New Houthi Levies Paralyze Cement Market and Hit Construction Projects

Yemen Monitor / Sana’a / Exclusive:
In a sudden move that has sparked widespread resentment, the Houthi-affiliated Customs Authority in Sana’a announced a 50% increase in customs duties on local cement. The hike, introduced under the pretext of “supporting the Yemen General Corporation for Cement,” was implemented without clear legal or economic justification and without prior consultation with cement agents, distributors, or relevant stakeholders. This has had an immediate impact on the construction and development sector and overall market activity.
In an official memorandum dated January 17, local cement agents and distributors declared their categorical rejection of this unjustified increase. They warned of its dangerous repercussions on the prices of building materials and the rising cost of construction, which leads to the disruption of reconstruction, infrastructure, and service projects, effectively paralyzing the construction market.

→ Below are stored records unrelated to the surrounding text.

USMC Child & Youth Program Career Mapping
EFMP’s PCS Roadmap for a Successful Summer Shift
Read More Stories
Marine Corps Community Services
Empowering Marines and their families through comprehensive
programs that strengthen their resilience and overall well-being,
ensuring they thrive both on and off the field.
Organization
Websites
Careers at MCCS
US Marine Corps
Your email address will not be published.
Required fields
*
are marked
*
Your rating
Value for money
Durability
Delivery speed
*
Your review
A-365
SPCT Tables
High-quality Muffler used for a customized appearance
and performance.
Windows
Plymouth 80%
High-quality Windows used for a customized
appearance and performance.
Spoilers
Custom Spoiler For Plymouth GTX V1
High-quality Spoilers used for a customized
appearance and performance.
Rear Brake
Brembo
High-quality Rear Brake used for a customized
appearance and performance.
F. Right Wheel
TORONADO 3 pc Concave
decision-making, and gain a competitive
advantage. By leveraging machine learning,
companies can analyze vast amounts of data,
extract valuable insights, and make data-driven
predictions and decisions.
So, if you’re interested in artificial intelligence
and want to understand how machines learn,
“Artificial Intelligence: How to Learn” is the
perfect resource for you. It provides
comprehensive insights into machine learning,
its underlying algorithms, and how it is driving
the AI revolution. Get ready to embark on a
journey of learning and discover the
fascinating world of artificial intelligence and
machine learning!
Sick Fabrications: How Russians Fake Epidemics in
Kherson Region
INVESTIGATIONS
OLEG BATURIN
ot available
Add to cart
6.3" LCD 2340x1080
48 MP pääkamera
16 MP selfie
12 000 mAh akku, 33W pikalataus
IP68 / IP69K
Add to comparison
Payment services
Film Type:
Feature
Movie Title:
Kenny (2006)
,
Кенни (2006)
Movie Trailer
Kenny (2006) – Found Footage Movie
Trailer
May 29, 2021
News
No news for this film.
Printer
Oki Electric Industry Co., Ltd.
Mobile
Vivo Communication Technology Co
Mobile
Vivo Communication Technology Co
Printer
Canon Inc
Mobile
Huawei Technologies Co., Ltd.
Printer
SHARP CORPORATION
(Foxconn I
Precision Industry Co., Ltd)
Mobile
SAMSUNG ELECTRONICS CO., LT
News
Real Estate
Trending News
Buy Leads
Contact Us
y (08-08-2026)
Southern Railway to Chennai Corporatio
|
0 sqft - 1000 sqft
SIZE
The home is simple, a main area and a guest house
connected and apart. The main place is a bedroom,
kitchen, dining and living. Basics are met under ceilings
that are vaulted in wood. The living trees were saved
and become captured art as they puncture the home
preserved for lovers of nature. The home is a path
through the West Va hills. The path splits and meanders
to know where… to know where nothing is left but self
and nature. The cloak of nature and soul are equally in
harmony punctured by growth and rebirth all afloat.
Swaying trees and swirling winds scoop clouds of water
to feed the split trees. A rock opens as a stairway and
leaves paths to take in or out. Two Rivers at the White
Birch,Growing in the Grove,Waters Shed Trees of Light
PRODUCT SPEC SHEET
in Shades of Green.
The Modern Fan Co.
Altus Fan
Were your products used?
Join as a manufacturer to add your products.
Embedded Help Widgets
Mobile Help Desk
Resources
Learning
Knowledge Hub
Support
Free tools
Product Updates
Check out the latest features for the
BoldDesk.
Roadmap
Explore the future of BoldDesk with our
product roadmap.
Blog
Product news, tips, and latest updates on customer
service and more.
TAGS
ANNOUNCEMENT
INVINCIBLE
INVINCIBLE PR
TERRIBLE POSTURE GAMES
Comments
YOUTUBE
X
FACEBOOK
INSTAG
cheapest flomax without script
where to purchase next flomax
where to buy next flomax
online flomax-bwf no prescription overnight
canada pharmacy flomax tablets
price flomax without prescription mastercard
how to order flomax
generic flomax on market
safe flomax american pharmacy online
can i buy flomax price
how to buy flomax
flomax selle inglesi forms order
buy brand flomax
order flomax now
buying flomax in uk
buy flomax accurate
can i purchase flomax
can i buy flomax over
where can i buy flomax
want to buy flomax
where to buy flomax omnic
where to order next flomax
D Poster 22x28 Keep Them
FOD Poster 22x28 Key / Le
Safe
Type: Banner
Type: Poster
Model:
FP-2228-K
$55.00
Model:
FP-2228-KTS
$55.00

The statement emphasized that supporting any national institution should not come at the expense of the citizen or a vital sector that directly affects people’s lives. It stressed that any financial or customs decisions must be based on clear legal foundations, consider the public interest, and be issued with a sense of national responsibility—rather than being imposed suddenly in a way that confuses the market and harms the economy.
Cement agents and distributors demanded an immediate halt to this increase, an urgent review of the decision, and the opening of a serious and responsible dialogue with all concerned parties to reach fair and balanced solutions that maintain price stability and encourage construction and development.
This escalation comes as Houthi authorities have been detaining all cement trucks at the newly established Dhamar customs checkpoint for over a week, exacerbating the crisis. Furthermore, all concrete companies have been closed since last Thursday, and work has stopped on most buildings and projects due to the cement shortage. This has resulted in thousands of daily-wage laborers being unable to work, depriving them of their primary source of income.
For their part, economic and banking experts warned that the decisions to raise cement customs duties by 50%, alongside the detention of imported timber trucks, represent a direct threat to the construction sector and increase the living burden on citizens amidst difficult economic conditions.
Experts pointed out that such sudden measures reflect a lack of realistic economic planning, threaten market stability, and expose vital infrastructure projects to suspension. They warned that the continuation of ill-conceived customs policies will lead to record price increases, hinder reconstruction efforts, and increase pressure on citizens at a time when they are in desperate need of relief and support.